As they prepare to see in the new year, ministers of finance throughout the Arabian Gulf will no doubt be nodding in Russia’s direction.
The deal three weeks ago by Russia and other non-Opec oil producers to cut output, in coordination with a similar Opec agreement in November, was the first such coordinated move in 15 years, promising a much-needed uptick in oil revenues for producers after more than two years of depressed prices.
But governments are under no illusion; the high oil prices that have sustained the Arabian Gulf economies for many years are now a thing of the past, with the longer-term impacts on local economies only gradually becoming clear.
While Saudi Arabia’s bold National Transformation Program dominated regional headlines, 2016 was a year that saw cuts and consolidation throughout the region, as governments moved to trim budget deficits brought on by lower oil prices.
The year began amid a sharp cut in fuel subsidies in Saudi Arabia, Qatar, Bahrain and Oman, following a lead set by the UAE in the summer of 2015, accompanied by a series of rises in the price of water and electricity throughout the region.
Such subsidy cuts, due to continue throughout the region in 2017, will see business costs rise, with the risk of a backlash in some countries. In October, Kuwait’s cabinet resigned after MPs furiously protested fuel-prices increases of up to 80 per cent.
Perhaps more significant were early moves to tackle the region’s ballooning public sector wage bill. Saudi Arabia’s King Salman announced a suspension of all annual bonus payments for state employees in September, alongside a 20 per cent cut in government minister salaries.
The move came a month after Sheikh Mohammed bin Rashid, Vice President and Ruler of dubai ordered the retirement of nine senior officials at Dubai Municipality, the day after finding them absent from their desks at an unannounced morning visit.
Such cuts however are dwarfed by the impact of lower oil revenues on the region’s private sector, with hiring freezes, salary freezes and layoffs at some of the region’s biggest employers, including Qatar Petroleum, Qatar Rail, Adnoc and Etihad Airways.
With the cuts has come consolidation across a series of sectors in the region, as governments take the opportunity to streamline their economies in times of downturn, with Abu Dhabi and Qatar taking the lead.

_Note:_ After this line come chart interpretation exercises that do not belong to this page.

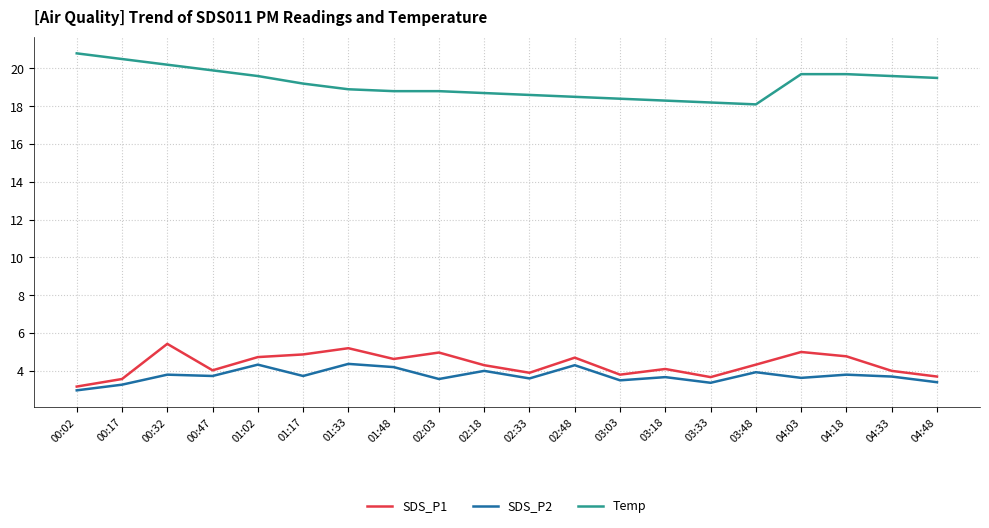

Is this an area chart (filled region under the line)?

No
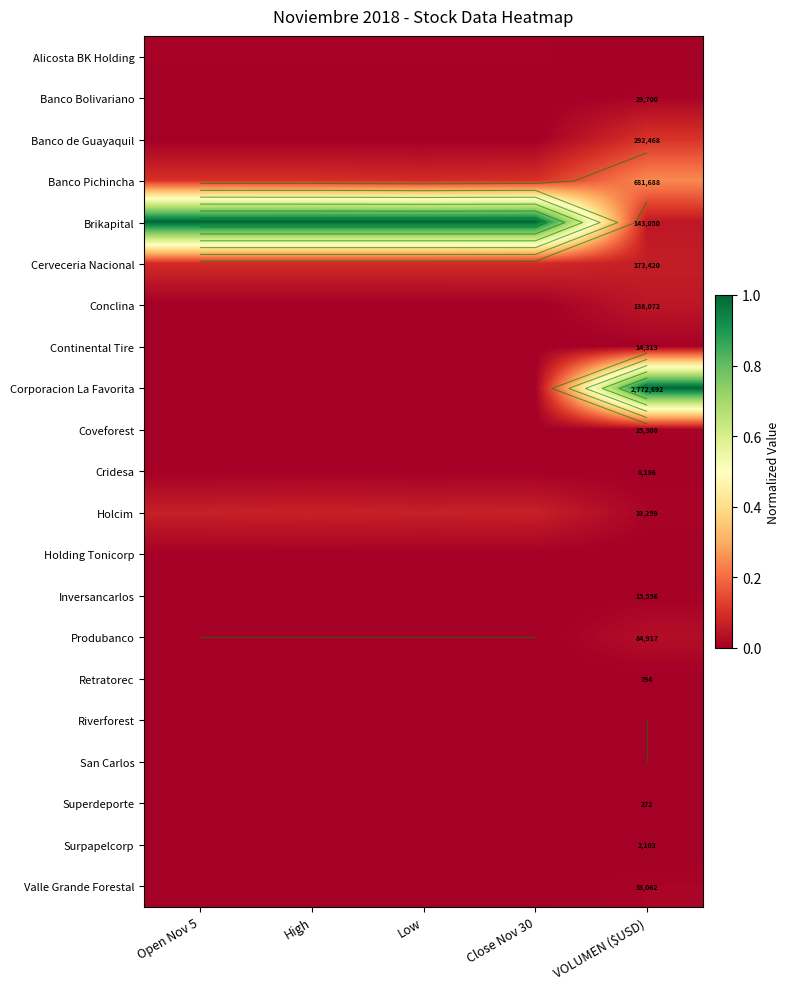

List the labels in order of Riverforest value, largest first.

Open Nov 5, Low, Close Nov 30, High, VOLUMEN ($USD)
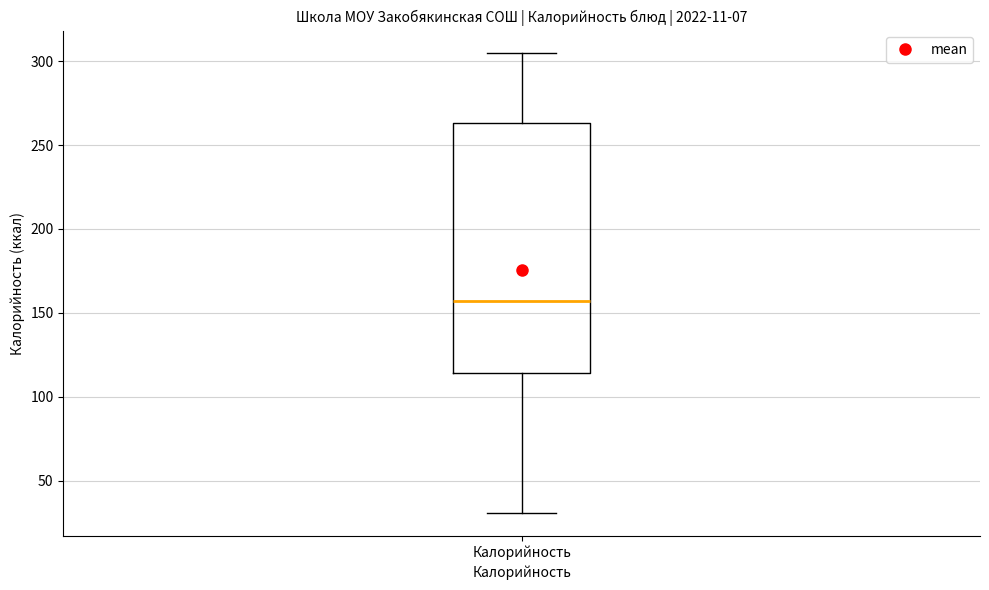

Transcribe this box plot: give where the median line is, the range the box spans, and where the two whiskers end, as read against the y-axis. The values are not printed on the chart, so give them approximately, as read against the axis.

median 155, box 115 to 265, whiskers 30 to 305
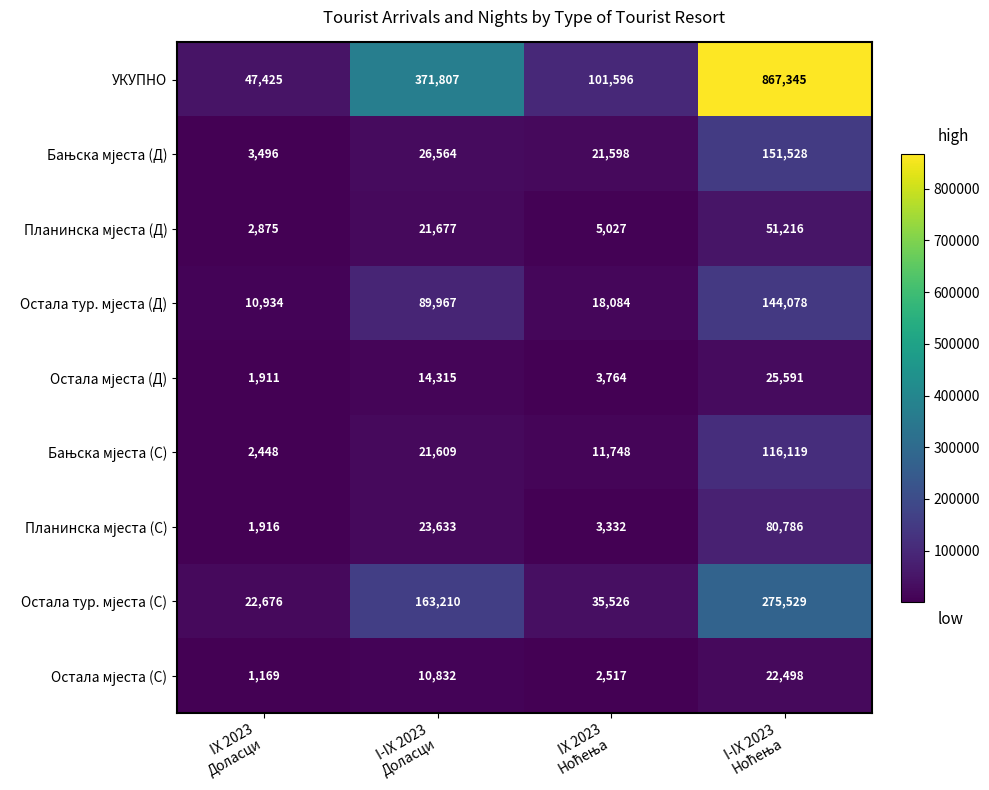

What is the difference between the second highest and minimum values in the УКУПНО series?

324382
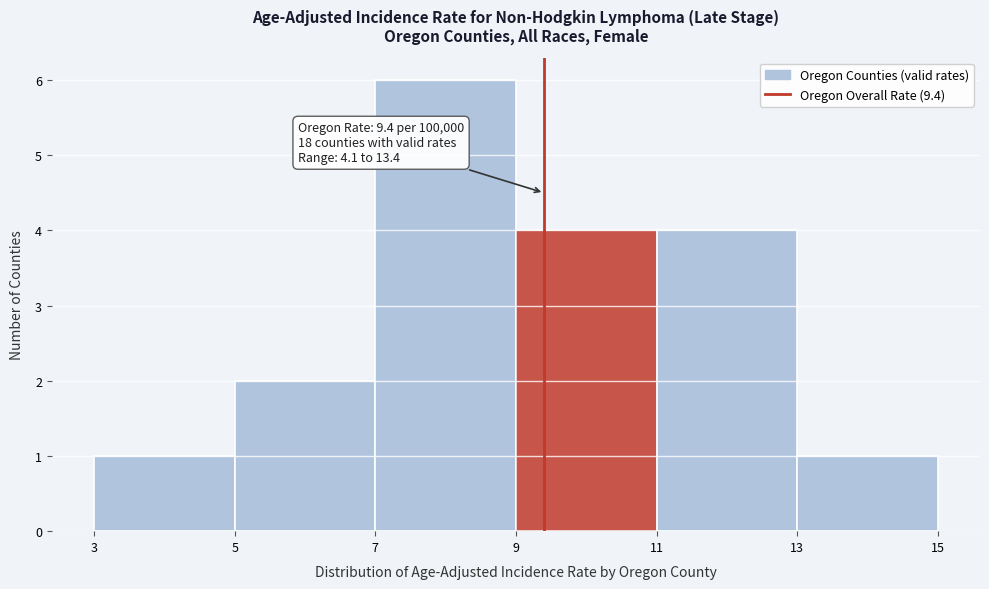

Over which range of the x-axis is the bar tallest?

7 to 9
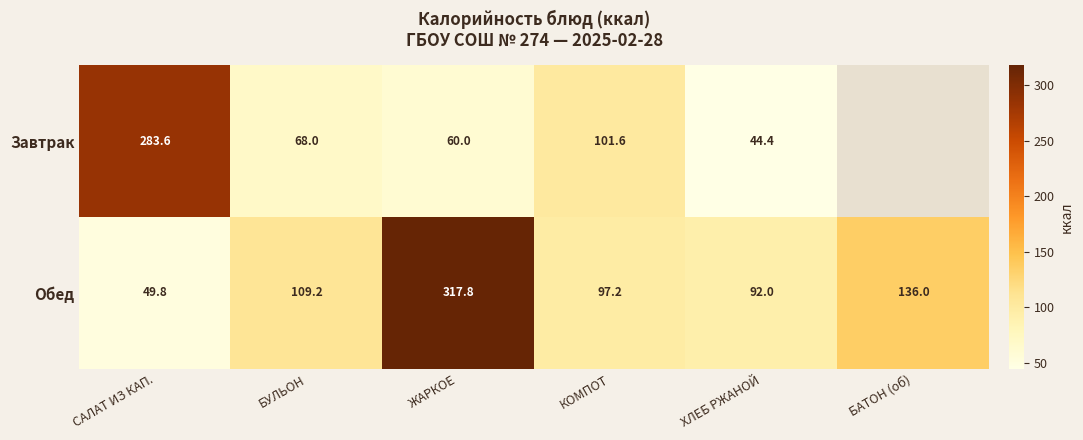

Which series changed the most between КОМПОТ and ХЛЕБ РЖАНОЙ?

Завтрак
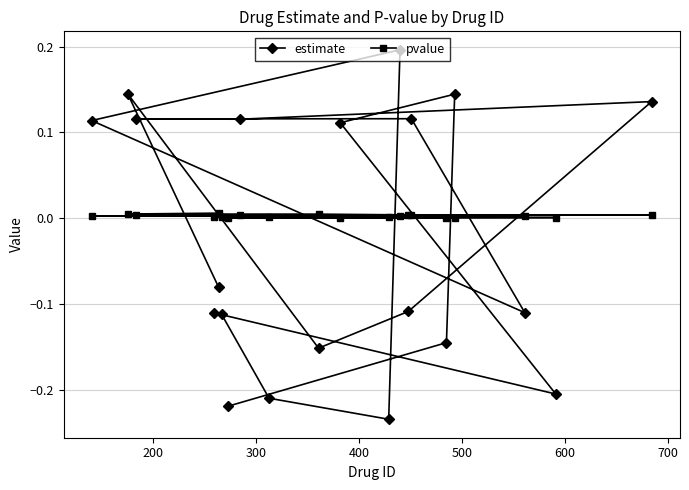

Which series has the largest range (max minus min)?

estimate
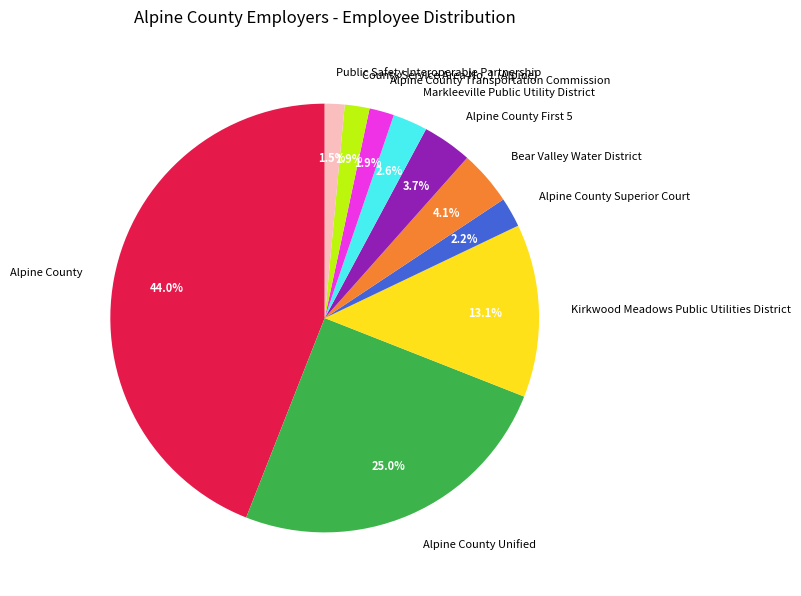

Between Markleeville Public Utility District and County Service Area No. 1 (Alpine), which is larger?

Markleeville Public Utility District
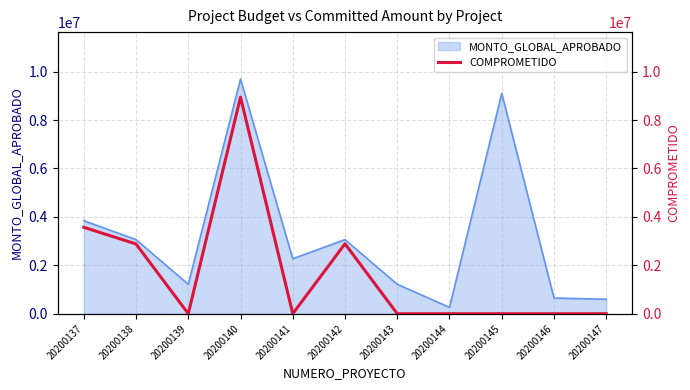

The value of MONTO_GLOBAL_APROBADO at 20200145 is 12691179. True or false?

False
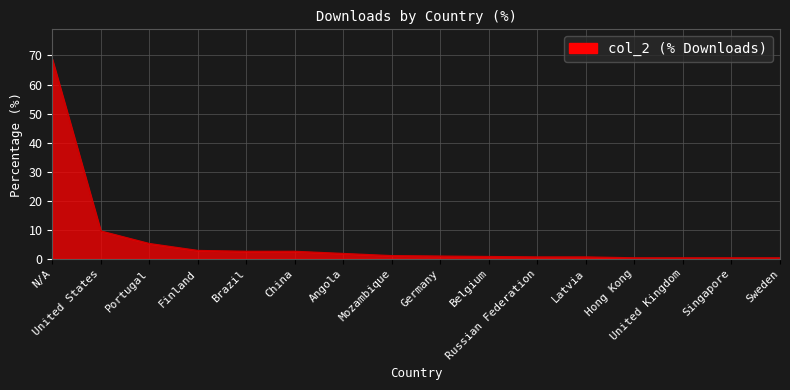

What is the average value?

6.1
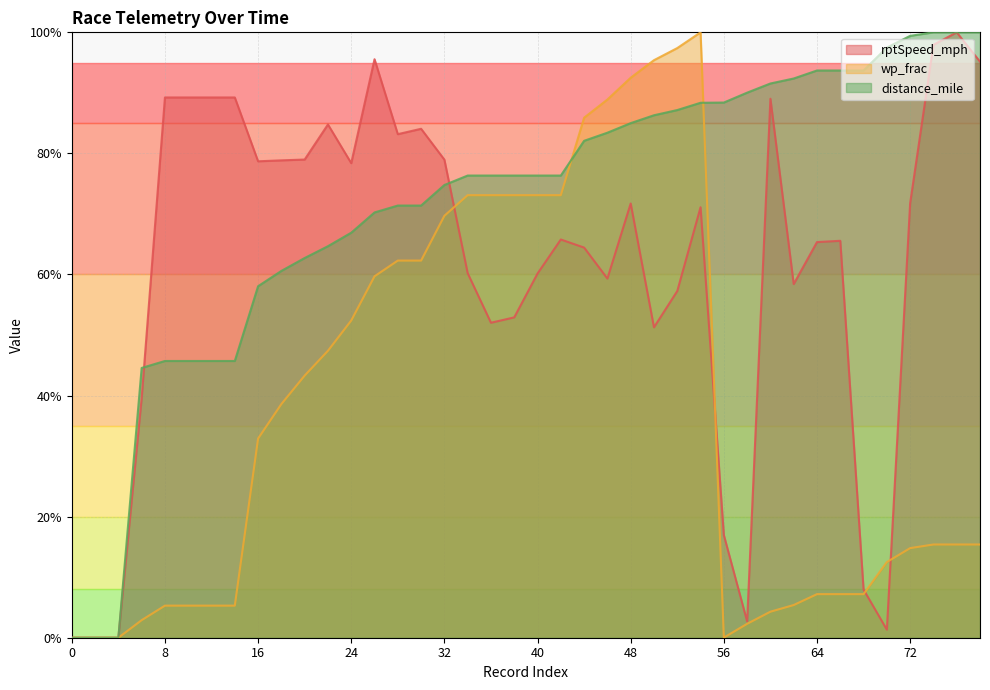

True or false: distance_mile has a value of 0.9 at 62.

True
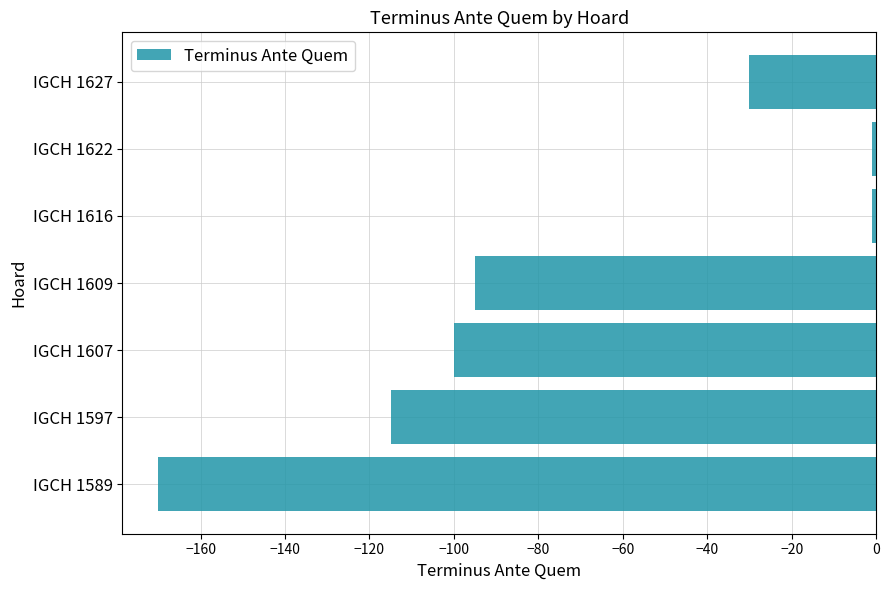

At which label is the value closest to -85?

IGCH 1609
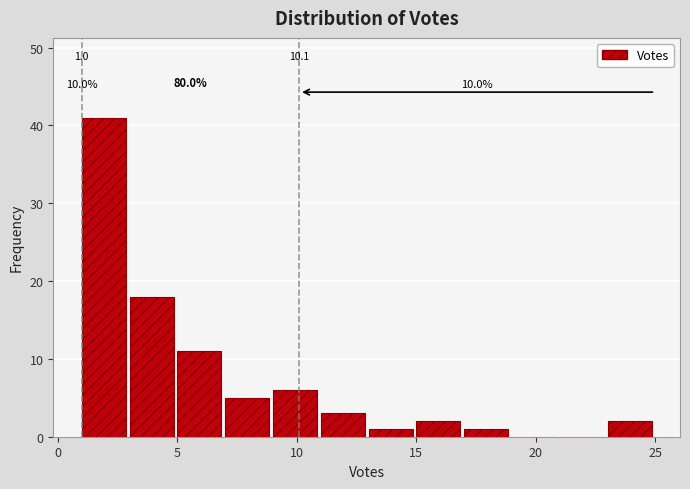

Which range on the x-axis has the tallest bar?

1 to 3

Abu Dhabi’s government ordered the merger of state investment funds Mubadala Development and International Petroleum Investment Company (Ipic) in June, creating a fund with around US$125 billion worth of assets.
Earlier this month, FGB and NBAD shareholders approved a merger of the two Abu Dhabi banks, in a move that will create one of the Middle East’s largest bank by assets, potentially surpassing Qatar’s QNB.
This month also saw the announcement of a long-anticipated merger of the Qatari LNG giants Qatargas and Rasgas, with a view to cutting costs while creating a more competitive entity.
The announcement was followed by news of a potential three-way tie up between Masraf Al Rayan, Barwa Bank and International Bank of Qatar, welcomed by analysts as reducing the number of banks in an oversupplied market.
After a painful 2016, the cuts announced by Opec and non-Opec members offer some blessed relief to Arabian Gulf coffers in the coming year; earlier this month, Goldman Sachs raised its 2017 forecast for Brent crude futures to $59 a barrel, compared with an average of $45.06 for 2016. But the additional revenues are only likely to bring so much relief; Goldman’s $59 figure still falls well short of the $66 a barrel the IMF has forecast as the average price for GCC states to present a balanced budget.
The prospect of higher oil prices brings a little more comfort and predictability back to economies and markets after a long period of uncertainty over how low revenues could go.
But the commitment by all of the region’s governments to further fiscal consolidation and restructuring in 2017 means that the pain of the past 18 months is unlikely to abate any time soon.